On the other hand, Gilead has now joined hands with ArcellX to enter MM indications, and key phase II clinical data for its product Anito-cel has been read. Although the clinical performance of Anito-cel is far less than that of Carvykti, which has completed the Cartude-4 clinical study for more advanced 2-4 line treatments, there is little chance of a “stepping on the head” in the short term, but its safety potential still makes the market worry that future pricing power and market share of CARVYKTI in the indication market will be affected by competition, monopoly price or premium Big discount.
However, in the context of the high pricing and long-term maintenance value of MM drugs, if Johnson & Johnson wants to maintain an advantage in the CAR-T treatment market for this indication, Carvykti is undoubtedly the only option available, and the emergence of the Tec-Dara combination treatment group is more like another weight for Johnson & Johnson in the MM market.

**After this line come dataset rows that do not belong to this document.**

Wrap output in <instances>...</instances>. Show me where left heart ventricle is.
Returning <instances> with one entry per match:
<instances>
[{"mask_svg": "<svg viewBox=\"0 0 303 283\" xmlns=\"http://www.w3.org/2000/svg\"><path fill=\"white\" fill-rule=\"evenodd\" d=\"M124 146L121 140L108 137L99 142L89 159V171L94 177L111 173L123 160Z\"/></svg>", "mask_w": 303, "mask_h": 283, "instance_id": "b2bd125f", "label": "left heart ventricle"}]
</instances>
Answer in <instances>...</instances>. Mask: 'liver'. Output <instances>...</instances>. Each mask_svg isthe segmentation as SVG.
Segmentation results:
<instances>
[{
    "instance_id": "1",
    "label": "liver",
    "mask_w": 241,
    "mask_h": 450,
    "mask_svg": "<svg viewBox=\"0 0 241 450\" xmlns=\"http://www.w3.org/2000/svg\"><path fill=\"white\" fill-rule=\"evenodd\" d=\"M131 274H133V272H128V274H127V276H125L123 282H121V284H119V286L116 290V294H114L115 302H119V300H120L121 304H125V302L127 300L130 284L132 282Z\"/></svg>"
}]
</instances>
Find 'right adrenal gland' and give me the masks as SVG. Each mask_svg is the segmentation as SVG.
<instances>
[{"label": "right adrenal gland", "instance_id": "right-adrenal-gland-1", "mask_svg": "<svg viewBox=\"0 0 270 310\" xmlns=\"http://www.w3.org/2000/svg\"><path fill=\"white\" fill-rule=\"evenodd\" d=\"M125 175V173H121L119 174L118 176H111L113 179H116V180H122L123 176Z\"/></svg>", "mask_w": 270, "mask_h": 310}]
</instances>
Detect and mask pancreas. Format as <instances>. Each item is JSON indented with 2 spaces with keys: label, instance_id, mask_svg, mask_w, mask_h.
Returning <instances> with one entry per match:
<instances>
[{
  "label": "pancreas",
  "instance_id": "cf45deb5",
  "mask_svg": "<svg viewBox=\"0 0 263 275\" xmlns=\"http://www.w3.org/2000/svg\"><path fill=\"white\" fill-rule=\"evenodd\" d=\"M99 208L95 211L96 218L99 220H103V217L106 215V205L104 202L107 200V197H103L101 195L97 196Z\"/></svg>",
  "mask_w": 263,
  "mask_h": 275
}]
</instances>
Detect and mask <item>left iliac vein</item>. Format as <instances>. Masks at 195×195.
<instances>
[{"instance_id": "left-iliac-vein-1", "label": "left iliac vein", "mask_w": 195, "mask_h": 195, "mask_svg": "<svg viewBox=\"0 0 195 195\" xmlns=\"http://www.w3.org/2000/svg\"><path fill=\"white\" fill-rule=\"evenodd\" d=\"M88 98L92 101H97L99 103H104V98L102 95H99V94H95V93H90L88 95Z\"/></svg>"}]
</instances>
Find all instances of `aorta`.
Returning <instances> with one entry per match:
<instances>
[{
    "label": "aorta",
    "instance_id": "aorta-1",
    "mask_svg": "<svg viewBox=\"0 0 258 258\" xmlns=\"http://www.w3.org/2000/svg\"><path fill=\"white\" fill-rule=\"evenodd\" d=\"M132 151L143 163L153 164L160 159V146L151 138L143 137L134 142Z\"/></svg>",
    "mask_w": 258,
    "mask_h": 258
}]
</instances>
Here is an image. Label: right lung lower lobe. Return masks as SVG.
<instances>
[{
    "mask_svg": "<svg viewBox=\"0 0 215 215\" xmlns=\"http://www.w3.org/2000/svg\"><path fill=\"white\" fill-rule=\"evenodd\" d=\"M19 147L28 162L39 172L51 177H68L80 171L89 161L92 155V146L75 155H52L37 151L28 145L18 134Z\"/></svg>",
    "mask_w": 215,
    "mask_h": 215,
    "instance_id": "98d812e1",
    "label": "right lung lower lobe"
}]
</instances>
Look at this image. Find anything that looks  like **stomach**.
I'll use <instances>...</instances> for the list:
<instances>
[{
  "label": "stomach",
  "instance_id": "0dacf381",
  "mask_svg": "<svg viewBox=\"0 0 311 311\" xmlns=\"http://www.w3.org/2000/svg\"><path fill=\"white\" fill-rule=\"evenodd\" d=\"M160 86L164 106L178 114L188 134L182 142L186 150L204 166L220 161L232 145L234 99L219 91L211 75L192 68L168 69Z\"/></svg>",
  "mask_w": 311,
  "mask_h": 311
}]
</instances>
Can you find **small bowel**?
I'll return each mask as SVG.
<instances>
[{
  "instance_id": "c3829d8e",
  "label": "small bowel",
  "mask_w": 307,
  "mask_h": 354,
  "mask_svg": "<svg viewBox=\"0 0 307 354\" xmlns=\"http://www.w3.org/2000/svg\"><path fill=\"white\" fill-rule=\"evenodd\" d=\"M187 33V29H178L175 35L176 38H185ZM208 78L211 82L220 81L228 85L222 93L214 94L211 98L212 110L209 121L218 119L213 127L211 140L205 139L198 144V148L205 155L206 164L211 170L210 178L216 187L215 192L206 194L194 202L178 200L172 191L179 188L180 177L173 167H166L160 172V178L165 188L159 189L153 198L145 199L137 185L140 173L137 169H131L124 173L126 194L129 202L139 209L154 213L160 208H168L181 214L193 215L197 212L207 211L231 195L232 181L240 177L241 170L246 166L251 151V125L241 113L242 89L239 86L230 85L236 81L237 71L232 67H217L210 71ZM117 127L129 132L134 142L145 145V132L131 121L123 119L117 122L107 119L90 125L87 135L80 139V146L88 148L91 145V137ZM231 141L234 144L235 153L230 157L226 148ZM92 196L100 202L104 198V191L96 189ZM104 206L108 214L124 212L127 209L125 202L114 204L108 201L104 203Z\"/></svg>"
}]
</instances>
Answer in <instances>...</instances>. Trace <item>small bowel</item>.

Adding the two products can only further stabilize Johnson & Johnson's market advantage, and this will not affect the pace at which Johnson & Johnson exploits Carvykti's potential. Judging from this logic, the current market sales rate of Legendary Biotech, which has gone through a sharp decline, is only 4.26 times, which is far lower than the industry average of 9.27 times. It is clearly very attractive to investors who are optimistic.